Stability for higher dimensional dynamical systems

Question

I remember learning that in order for a steady state to be locally stable in a system of two equations, it is sufficient for the Jacobian evaluated at a steady state to have: $$Tr(J)<0$$ $$Det(J)>0$$

Is this true for systems of n dimensions?

EDIT: Changed from "must" to "it is sufficient" after Hans and Evgeny

Answer 1

I think that @RobertIsrael wanted to say that this is only a sufficient condition, not necessary. If equilibrium has Jacobian with such properties then it's hyperbolic (no zero or purely imaginary eigenvalues) and all its eigenvalues lie in the left halfplane, therefore it's asymptotically Lyapunov stable. But there are examples of systems that disobey this conditions and still can be Lyapunov stable or even Lyapunov asymptotically stable:

Example 1.
\begin{array}{ccc} \dot{x} & = & \omega y \\ \dot{y} & = & - \omega x \end{array} Eigenvalues are $\pm i \omega$, this is linear system with center equilibrium. It's Lyapunov stable.

and another one:

Example 2.
\begin{array}{ccc} \dot{x} & = & \omega y - x (x^2+ y^2) \\ \dot{y} & = & - \omega x - y(x^2+y^2) \end{array} Eigenvalues are $\pm i \omega$ again, but this is nonlinear nonhyperbolic focus. If you consider $\frac{d(x^2+y^2)}{dt} = -2(x^2+y^2)^2$ and $\frac{d}{dt}\left ( \arctan \frac{y}{x} \right) = - \omega$ then you clearly see that this equilibrium is asymptotically stable.

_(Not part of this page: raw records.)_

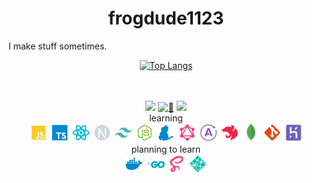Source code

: <h1 align="center">frogdude1123</h1>
I make stuff sometimes.
<div align="center">

[![Top Langs](https://github-readme-stats.vercel.app/api/top-langs/?username=frog1123&layout=compact&bg_color=00000000&border_color=00000000&text_color=fff)](https://github.com/anuraghazra/github-readme-stats)

</div>
<br/>
<br/>
<div align="center">
  <a href="https://www.youtube.com/channel/UCNTeMcd7BDOuNrVf1yRGZlA"><img src="https://img.shields.io/badge/YouTube-red?style=for-the-badge&logo=youtube&logoColor=white"/></a>
  <a href="https://frogdude1123.herokuapp.com/home/"><img src="https://img.shields.io/badge/%F0%9F%8C%B4-website-grey?labelColor=d9ed92&style=for-the-badge" alt="🌴" /></a>
  <a href="https://github.com/antonkomarev/github-profile-views-counter"><img src="https://komarev.com/ghpvc/?username=frog1123&color=grey&style=for-the-badge"></a>
</div>
<div align="center">
  <div align="center">
    learning
  </div>
    <a href="https://github.com/frog1123/frog1123/"><img src="./icons/javascript.svg" width="30px" height="30px" /></a>
    <a href="https://github.com/frog1123/frog1123/"><img src="./icons/typescript.svg" width="30px" height="30px" /></a>
    <a href="https://github.com/frog1123/frog1123/"><img src="./icons/react.svg" width="30px" height="30px" /></a>
    <a href="https://github.com/frog1123/frog1123/"><img src="./icons/next.svg" width="30px" height="30px" /></a>
    <a href="https://github.com/frog1123/frog1123/"><img src="./icons/tailwindcss.svg" width="30px" height="30px" /></a>
    <a href="https://github.com/frog1123/frog1123/"><img src="./icons/nodejs.svg" width="30px" height="30px" /></a>
    <a href="https://github.com/frog1123/frog1123/"><img src="./icons/yarn.svg" width="30px" height="30px" /></a>
    <a href="https://github.com/frog1123/frog1123/"><img src="./icons/graphql.svg" width="30px" height="30px" /></a>
    <a href="https://github.com/frog1123/frog1123/"><img src="./icons/apollo.svg" width="30px" height="30px" /></a>
    <a href="https://github.com/frog1123/frog1123/"><img src="./icons/nest.svg" width="30px" height="30px" /></a>
    <a href="https://github.com/frog1123/frog1123/"><img src="./icons/mongodb.png"  width="30px" height="30px" ></a>
    <a href="https://github.com/frog1123/frog1123/"><img src="./icons/git.svg" width="30px" height="30px" /></a>
    <a href="https://github.com/frog1123/frog1123/"><img src="./icons/heroku.svg" width="30px" height="30px" /></a>
</div>
<div align="center">
  <div align="center">
    planning to learn
    <div>
      <img src="./icons/docker.svg" width="30px" height="30px" />
      <img src="./icons/go.svg" width="30px" height="30px" />
      <img src="./icons/sass.svg" width="30px" height="30px" />
      <img src="./icons/netlify.svg" width="30px" height="30px" />
    </div>
  </div>
</div>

If you want similar criterion for higher dimensional systems, then take a look at Routh-Hurwitz stability criterion. It's the same from three points of view: it guarantees the hyperbolicity of equilibrium, it guarantees that eigenalues lie if left halfplane and it describes sufficient conditions for stability in terms of characteristic polynomial coefficients.

Answer 2

Obtaining the eigenvalues of the system can also gives us the trace and the determinant of the Jacobian matrix. $$ \begin{aligned} \text{det} (J) = \lambda_1 \cdot \lambda_2 \cdot \lambda_3 \cdots \lambda_n \\ Tr(J) = \lambda_1 + \lambda_2 + \lambda_3 + \cdots + \lambda_n \end{aligned} $$ The sign of each eigenvalue would gives us the stability of the corresponding eigenvector. But the determinant of the Jacobian can no longer state the local stability of the fixed points.

Say you have 3 dimension with negative eigenvalues for each dimension. So you the condition of stability along each dimension satisfied. But if you rely on the determinant fo the Jacobian matrix: $$ \text{det}(J) = \lambda_1 \lambda_2 \lambda_3 < 0 $$ This tells you that you have a saddle-node fixed point which is not correct. I think the best would be to check each eigenvalue individually but if someone knows better ways, I would be happy to hear.